:: READING PASSAGE

JSON parser grammar

Allen Wirfs-Brock Allen.Wirfs-Brock at microsoft.com
Thu Jun 4 08:07:00 PDT 2009

>-----Original Message-----
>From: es-discuss-bounces at mozilla.org [mailto:es-discuss-
>bounces at mozilla.org] On Behalf Of Christian Plesner Hansen
>(Sorry for the repeat, my first attempt bounced because I wasn't
>subscribed to es-discuss)

Please join...

>> The V8 implementation is a pretty early implementation and I would
>> consider all of the issues raised here to be bugs in it.
>It is indeed an early implementation but the decision to use the
>source parser directly is deliberate.  Because of the way json2.js
>works anyone currently using it would get our implementation in the
>future and I didn't want to change the behavior in subtle ways under
>people's feet.
>It's unclear to me from reading this thread if any other browsers
>actually implement JSON correctly according to ES5.  If none do, how
>sure are we that these changes won't break people's programs?

The IE8 implementation also started with json2.js as the model and evolved in response to ES5 developments prior to IE8 production release.  There are a few variances between the currently shipping IE8 JSON implementation and the current ES5 spec.  A couple of these are bugs in our implementation and others are the result of late churn in the E5 specification (some of which we contributed to based upon our IE8 experiences). Almost all the variances deal with 
API edge cases and unusual situations (for example, a Number wrapper object returned from a stringify replacer function might be rendered as an object rather than a numeric literal). Almost all of the known issues have been found by our internal testing and analysis of the algorithms and haven't shown up in user problem reports.  Regardless, we intend to evolve our implementation to strictly conform to the final ES5 spec. as quickly as we can.

In releasing the IE8 JSON support most of the problem reports we received weren't related to differences between the IE8 implementation and json2.js.  We actually discovered that jason2.js was not as widely used as we thought.  Most of the issues we received involved encoding/decoding differences between our implementation (and jason2.js)  and other encoders that applications were using. We also encountered issues where people were using the jason2 API names but applying them to differing, home grown APIs encoders/decoders.

::::
:: EXERCISE DATA

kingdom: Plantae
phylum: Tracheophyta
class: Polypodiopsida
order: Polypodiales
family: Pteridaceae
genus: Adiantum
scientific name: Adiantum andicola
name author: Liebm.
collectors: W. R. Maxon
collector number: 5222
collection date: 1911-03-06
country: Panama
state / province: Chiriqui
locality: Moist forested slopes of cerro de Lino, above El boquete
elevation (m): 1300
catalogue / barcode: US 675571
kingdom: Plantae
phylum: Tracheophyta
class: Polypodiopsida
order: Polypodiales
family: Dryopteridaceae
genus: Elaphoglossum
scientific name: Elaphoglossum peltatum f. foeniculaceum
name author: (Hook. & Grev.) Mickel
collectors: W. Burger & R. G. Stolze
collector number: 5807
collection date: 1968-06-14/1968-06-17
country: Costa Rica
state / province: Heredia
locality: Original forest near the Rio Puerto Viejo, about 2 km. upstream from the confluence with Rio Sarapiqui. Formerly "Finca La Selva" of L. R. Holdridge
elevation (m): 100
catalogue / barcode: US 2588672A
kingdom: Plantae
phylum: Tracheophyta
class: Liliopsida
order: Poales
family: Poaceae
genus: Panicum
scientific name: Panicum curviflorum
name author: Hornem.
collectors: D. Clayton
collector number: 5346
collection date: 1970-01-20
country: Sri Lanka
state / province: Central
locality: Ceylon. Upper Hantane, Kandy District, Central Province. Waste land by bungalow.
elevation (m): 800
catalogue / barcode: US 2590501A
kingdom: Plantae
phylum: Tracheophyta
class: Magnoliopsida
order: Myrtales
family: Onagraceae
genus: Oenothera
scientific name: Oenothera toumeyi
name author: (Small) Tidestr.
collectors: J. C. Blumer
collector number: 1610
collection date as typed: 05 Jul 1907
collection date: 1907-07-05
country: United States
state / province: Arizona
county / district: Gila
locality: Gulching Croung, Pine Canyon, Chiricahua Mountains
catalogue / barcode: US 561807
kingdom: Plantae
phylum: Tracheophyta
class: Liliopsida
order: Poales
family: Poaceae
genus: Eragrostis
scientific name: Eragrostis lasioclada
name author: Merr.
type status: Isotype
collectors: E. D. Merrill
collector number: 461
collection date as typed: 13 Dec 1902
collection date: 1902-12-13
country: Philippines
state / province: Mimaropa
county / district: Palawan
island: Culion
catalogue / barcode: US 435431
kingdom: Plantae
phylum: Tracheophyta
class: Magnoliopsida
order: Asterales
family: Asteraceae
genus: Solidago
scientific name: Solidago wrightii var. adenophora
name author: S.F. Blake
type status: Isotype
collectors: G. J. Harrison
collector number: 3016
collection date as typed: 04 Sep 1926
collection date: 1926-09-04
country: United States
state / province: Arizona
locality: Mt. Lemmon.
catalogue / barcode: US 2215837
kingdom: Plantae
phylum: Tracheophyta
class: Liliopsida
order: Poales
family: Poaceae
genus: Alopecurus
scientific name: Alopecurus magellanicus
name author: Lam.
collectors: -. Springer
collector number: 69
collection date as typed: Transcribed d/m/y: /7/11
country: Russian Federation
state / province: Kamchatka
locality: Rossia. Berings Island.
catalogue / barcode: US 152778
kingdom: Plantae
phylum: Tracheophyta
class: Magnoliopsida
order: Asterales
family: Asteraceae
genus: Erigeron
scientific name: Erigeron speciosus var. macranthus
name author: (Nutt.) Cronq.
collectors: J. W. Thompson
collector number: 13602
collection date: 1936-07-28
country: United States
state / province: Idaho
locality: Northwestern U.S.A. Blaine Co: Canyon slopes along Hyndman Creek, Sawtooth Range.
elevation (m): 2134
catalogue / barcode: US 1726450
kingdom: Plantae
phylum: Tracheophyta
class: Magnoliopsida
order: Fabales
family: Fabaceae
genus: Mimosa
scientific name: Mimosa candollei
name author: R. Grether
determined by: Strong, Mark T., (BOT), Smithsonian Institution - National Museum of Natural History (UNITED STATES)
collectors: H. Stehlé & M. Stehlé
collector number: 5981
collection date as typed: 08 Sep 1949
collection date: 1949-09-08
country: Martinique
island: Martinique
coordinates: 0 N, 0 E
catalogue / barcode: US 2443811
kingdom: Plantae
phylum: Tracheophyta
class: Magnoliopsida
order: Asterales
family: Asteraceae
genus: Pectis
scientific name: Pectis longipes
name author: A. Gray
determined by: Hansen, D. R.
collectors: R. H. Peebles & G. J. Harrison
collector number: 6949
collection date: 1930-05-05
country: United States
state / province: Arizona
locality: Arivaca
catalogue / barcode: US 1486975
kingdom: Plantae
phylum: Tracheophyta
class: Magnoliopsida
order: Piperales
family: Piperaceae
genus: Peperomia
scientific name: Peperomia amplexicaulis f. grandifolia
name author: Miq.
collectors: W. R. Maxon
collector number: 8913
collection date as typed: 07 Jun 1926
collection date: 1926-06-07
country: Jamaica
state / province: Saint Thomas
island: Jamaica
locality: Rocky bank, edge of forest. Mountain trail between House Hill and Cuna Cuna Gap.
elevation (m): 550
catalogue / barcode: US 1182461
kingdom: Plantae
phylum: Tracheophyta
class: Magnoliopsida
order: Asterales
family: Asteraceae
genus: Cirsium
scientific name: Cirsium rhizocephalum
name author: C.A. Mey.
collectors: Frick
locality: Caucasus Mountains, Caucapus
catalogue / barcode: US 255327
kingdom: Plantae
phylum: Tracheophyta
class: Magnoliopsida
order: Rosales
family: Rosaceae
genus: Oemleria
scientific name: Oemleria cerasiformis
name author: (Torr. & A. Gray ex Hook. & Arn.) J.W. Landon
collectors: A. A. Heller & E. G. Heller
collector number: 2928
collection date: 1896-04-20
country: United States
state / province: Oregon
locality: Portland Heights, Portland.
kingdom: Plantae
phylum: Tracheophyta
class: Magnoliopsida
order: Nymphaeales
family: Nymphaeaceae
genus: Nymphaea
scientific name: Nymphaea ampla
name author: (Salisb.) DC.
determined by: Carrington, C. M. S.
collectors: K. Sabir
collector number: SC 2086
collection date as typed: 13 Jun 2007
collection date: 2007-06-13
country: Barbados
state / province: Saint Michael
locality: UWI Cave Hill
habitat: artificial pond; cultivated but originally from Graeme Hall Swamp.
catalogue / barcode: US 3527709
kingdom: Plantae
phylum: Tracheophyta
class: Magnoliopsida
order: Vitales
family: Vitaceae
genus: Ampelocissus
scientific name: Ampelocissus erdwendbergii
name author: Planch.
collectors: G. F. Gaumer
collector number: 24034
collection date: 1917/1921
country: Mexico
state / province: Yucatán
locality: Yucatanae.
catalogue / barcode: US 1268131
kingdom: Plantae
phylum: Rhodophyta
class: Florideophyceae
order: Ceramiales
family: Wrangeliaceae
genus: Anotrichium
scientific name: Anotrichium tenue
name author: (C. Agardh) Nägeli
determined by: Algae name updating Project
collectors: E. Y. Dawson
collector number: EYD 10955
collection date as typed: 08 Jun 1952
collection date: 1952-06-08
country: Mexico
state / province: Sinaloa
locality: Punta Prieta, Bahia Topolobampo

::::

PROMPT => Translate this sentence from the mailing-list message into Spanish: "In releasing the IE8 JSON support most of the problem reports we received weren't related to differences between the IE8 implementation and json2.js." Rely only on the mailing-list message and leave the listing aside.

OUTPUT OF THE TASK => Al lanzar la compatibilidad con JSON de IE8, la mayoría de los informes de problemas que recibimos no estaban relacionados con diferencias entre la implementación de IE8 y json2.js.